#### Exercise brief:
Rewrite every item below with "lens line" replaced by "camera line" and everything else unchanged. Leave the pictures out of your answer.

#### Data listing:

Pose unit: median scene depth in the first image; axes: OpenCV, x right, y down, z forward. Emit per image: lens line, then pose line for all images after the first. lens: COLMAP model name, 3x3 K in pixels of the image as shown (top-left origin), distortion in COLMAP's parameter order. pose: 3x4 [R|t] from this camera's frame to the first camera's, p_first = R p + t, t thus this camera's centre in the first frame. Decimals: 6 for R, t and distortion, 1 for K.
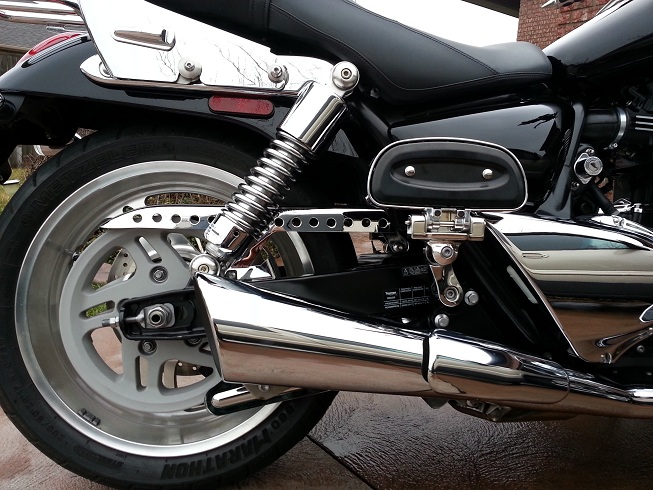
lens RADIAL K [[515.5, 0, 323.3], [0, 515.5, 234.5], [0, 0, 1]] dist [0.026314, -0.015565]
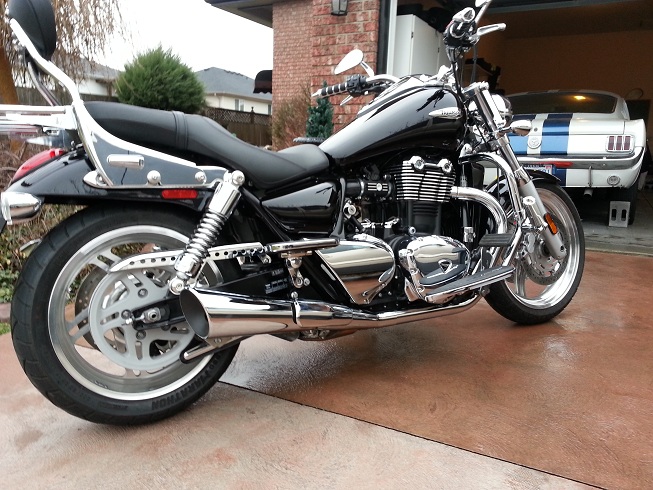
lens RADIAL K [[515.5, 0, 323.3], [0, 515.5, 234.5], [0, 0, 1]] dist [0.026314, -0.015565]
pose [[0.901272, -0.099135, 0.421760, -0.475230], [0.097490, 0.994909, 0.025525, -0.104187], [-0.422143, 0.018112, 0.906348, -0.839884]]
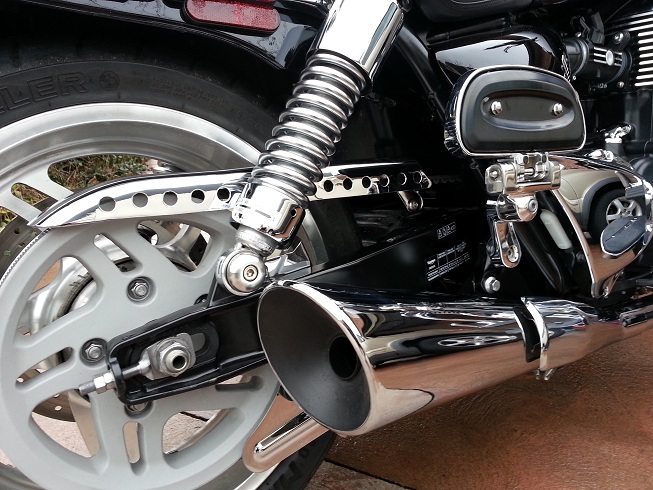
lens RADIAL K [[529.6, 0, 326.5], [0, 529.6, 245.0], [0, 0, 1]] dist [0.086815, -0.173614]
pose [[0.883065, -0.141073, 0.447542, -0.391059], [0.086885, 0.986404, 0.139494, -0.045594], [-0.461136, -0.084298, 0.883316, 0.325330]]
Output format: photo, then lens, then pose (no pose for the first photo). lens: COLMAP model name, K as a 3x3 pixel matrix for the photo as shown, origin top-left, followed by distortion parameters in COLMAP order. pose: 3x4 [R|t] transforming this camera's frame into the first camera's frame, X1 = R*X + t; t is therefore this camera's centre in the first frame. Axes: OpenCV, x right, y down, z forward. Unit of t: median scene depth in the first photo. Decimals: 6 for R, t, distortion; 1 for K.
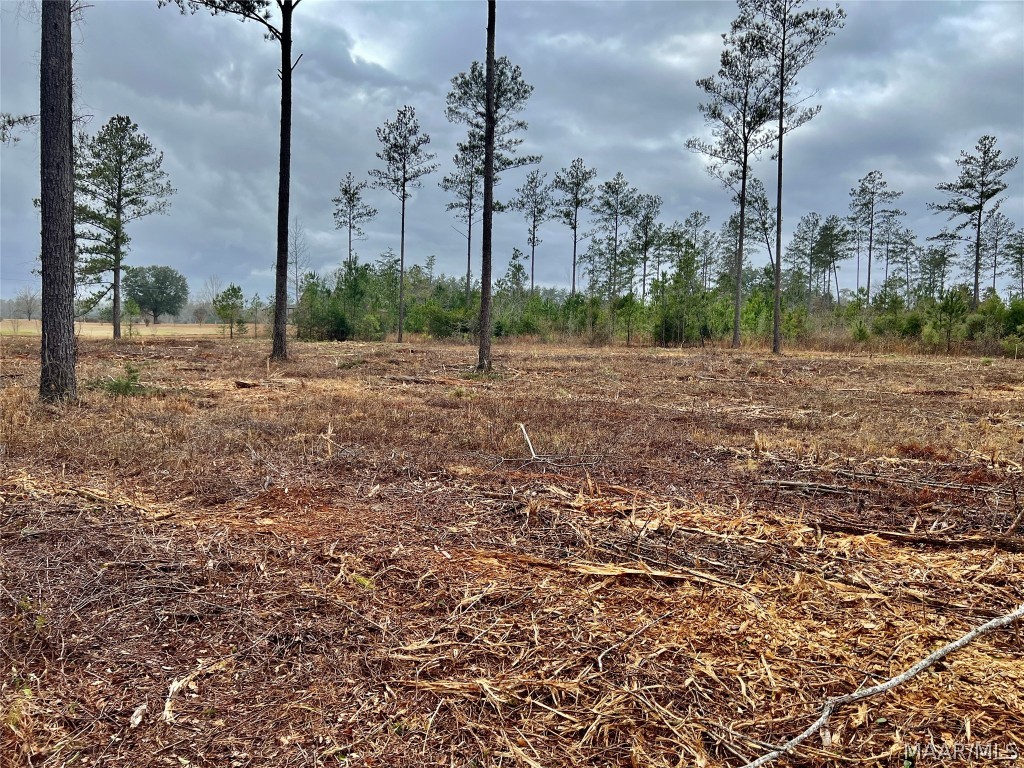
lens RADIAL K [[760.6, 0, 512.0], [0, 760.6, 384.0], [0, 0, 1]] dist [0.037826, -0.053277]
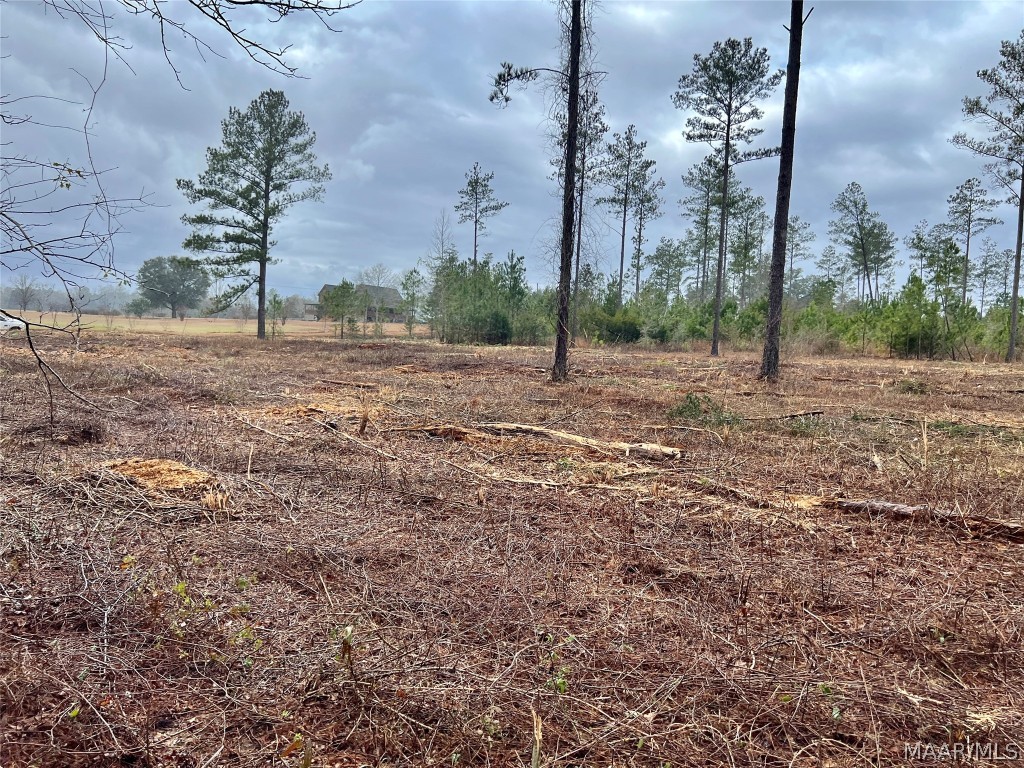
lens RADIAL K [[760.6, 0, 512.0], [0, 760.6, 384.0], [0, 0, 1]] dist [0.037826, -0.053277]
pose [[0.998394, 0.015492, 0.054499, -0.262411], [-0.015565, 0.999878, 0.000912, -0.010641], [-0.054479, -0.001759, 0.998513, 0.085521]]
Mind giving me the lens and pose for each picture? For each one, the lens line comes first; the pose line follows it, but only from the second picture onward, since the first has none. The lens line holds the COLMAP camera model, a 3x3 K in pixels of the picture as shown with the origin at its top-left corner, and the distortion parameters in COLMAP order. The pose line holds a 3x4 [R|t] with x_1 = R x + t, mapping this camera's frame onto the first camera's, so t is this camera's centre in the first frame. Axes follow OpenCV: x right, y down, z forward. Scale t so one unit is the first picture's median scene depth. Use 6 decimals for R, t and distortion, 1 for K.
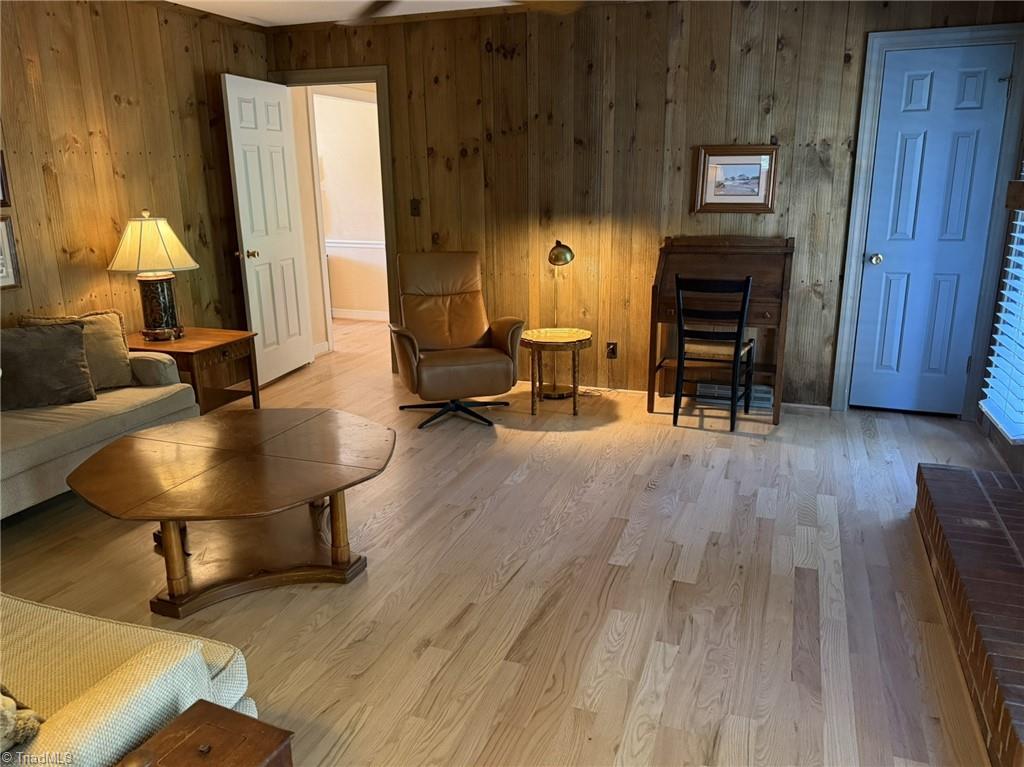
lens RADIAL K [[735.0, 0, 539.2], [0, 735.0, 399.5], [0, 0, 1]] dist [0.019442, -0.056769]
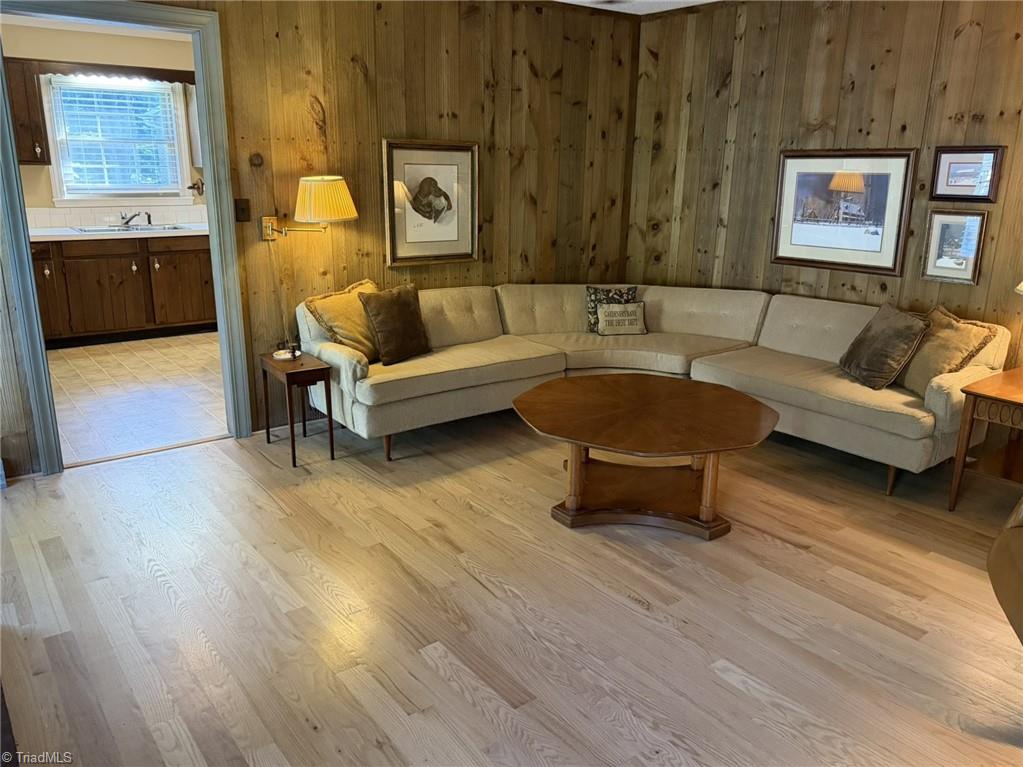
lens RADIAL K [[800.9, 0, 518.1], [0, 800.9, 395.7], [0, 0, 1]] dist [0.019325, -0.041775]
pose [[-0.570305, 0.225014, -0.790013, 0.477842], [-0.244165, 0.871844, 0.424583, -0.291462], [0.784306, 0.435036, -0.442276, 0.932014]]
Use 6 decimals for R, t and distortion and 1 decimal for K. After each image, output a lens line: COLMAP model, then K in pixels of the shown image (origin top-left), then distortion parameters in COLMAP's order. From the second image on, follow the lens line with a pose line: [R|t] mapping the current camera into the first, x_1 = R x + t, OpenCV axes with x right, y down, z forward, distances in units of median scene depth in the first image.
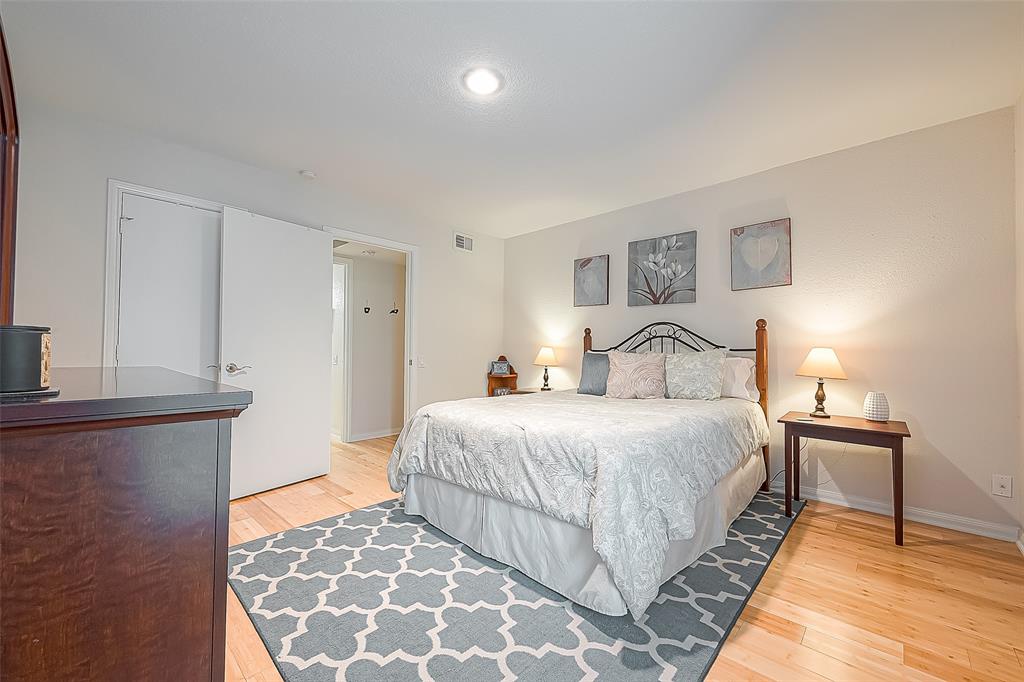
lens RADIAL K [[407.9, 0, 511.6], [0, 407.9, 344.7], [0, 0, 1]] dist [0.004370, 0.001109]
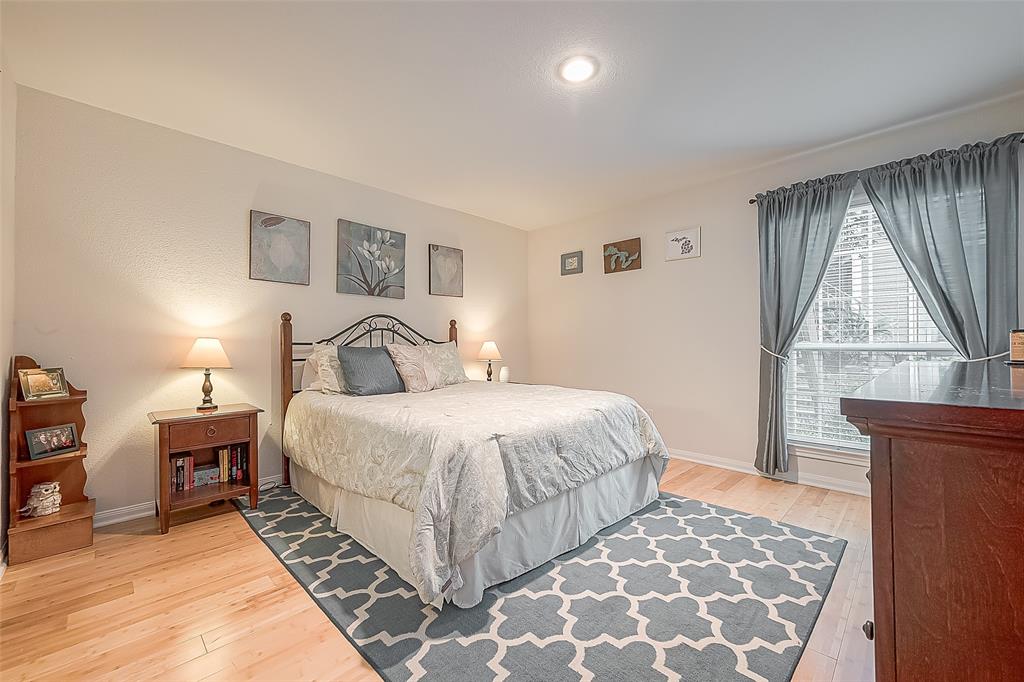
lens RADIAL K [[407.9, 0, 511.8], [0, 407.9, 339.8], [0, 0, 1]] dist [0.004370, 0.001109]
pose [[0.025123, 0.004647, 0.999674, -0.640547], [-0.014400, 0.999887, -0.004286, 0.006517], [-0.999581, -0.014287, 0.025187, 0.675329]]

#### Your response:
Pose unit: median scene depth in the first image; axes: OpenCV, x right, y down, z forward. Emit per image: camera line, then pose line for all images after the first. lens: COLMAP model name, 3x3 K in pixels of the image as shown (top-left origin), distortion in COLMAP's parameter order. pose: 3x4 [R|t] from this camera's frame to the first camera's, p_first = R p + t, t thus this camera's centre in the first frame. Decimals: 6 for R, t and distortion, 1 for K.
lens RADIAL K [[515.5, 0, 323.3], [0, 515.5, 234.5], [0, 0, 1]] dist [0.026314, -0.015565]
lens RADIAL K [[515.5, 0, 323.3], [0, 515.5, 234.5], [0, 0, 1]] dist [0.026314, -0.015565]
pose [[0.901272, -0.099135, 0.421760, -0.475230], [0.097490, 0.994909, 0.025525, -0.104187], [-0.422143, 0.018112, 0.906348, -0.839884]]
lens RADIAL K [[529.6, 0, 326.5], [0, 529.6, 245.0], [0, 0, 1]] dist [0.086815, -0.173614]
pose [[0.883065, -0.141073, 0.447542, -0.391059], [0.086885, 0.986404, 0.139494, -0.045594], [-0.461136, -0.084298, 0.883316, 0.325330]]
Output format: photo, then lens, then pose (no pose for the first photo). lens: COLMAP model name, K as a 3x3 pixel matrix for the photo as shown, origin top-left, followed by distortion parameters in COLMAP order. pose: 3x4 [R|t] transforming this camera's frame into the first camera's frame, X1 = R*X + t; t is therefore this camera's centre in the first frame. Axes: OpenCV, x right, y down, z forward. Unit of t: median scene depth in the first photo. Decimals: 6 for R, t, distortion; 1 for K.
lens RADIAL K [[760.6, 0, 512.0], [0, 760.6, 384.0], [0, 0, 1]] dist [0.037826, -0.053277]
lens RADIAL K [[760.6, 0, 512.0], [0, 760.6, 384.0], [0, 0, 1]] dist [0.037826, -0.053277]
pose [[0.998394, 0.015492, 0.054499, -0.262411], [-0.015565, 0.999878, 0.000912, -0.010641], [-0.054479, -0.001759, 0.998513, 0.085521]]
Mind giving me the lens and pose for each picture? For each one, the camera line comes first; the pose line follows it, but only from the second picture onward, since the first has none. The camera line holds the COLMAP camera model, a 3x3 K in pixels of the picture as shown with the origin at its top-left corner, and the distortion parameters in COLMAP order. The pose line holds a 3x4 [R|t] with x_1 = R x + t, mapping this camera's frame onto the first camera's, so t is this camera's centre in the first frame. Axes follow OpenCV: x right, y down, z forward. Scale t so one unit is the first picture's median scene depth. Use 6 decimals for R, t and distortion, 1 for K.
lens RADIAL K [[735.0, 0, 539.2], [0, 735.0, 399.5], [0, 0, 1]] dist [0.019442, -0.056769]
lens RADIAL K [[800.9, 0, 518.1], [0, 800.9, 395.7], [0, 0, 1]] dist [0.019325, -0.041775]
pose [[-0.570305, 0.225014, -0.790013, 0.477842], [-0.244165, 0.871844, 0.424583, -0.291462], [0.784306, 0.435036, -0.442276, 0.932014]]
Use 6 decimals for R, t and distortion and 1 decimal for K. After each image, output a camera line: COLMAP model, then K in pixels of the shown image (origin top-left), then distortion parameters in COLMAP's order. From the second image on, follow the camera line with a pose line: [R|t] mapping the current camera into the first, x_1 = R x + t, OpenCV axes with x right, y down, z forward, distances in units of median scene depth in the first image.
lens RADIAL K [[407.9, 0, 511.6], [0, 407.9, 344.7], [0, 0, 1]] dist [0.004370, 0.001109]
lens RADIAL K [[407.9, 0, 511.8], [0, 407.9, 339.8], [0, 0, 1]] dist [0.004370, 0.001109]
pose [[0.025123, 0.004647, 0.999674, -0.640547], [-0.014400, 0.999887, -0.004286, 0.006517], [-0.999581, -0.014287, 0.025187, 0.675329]]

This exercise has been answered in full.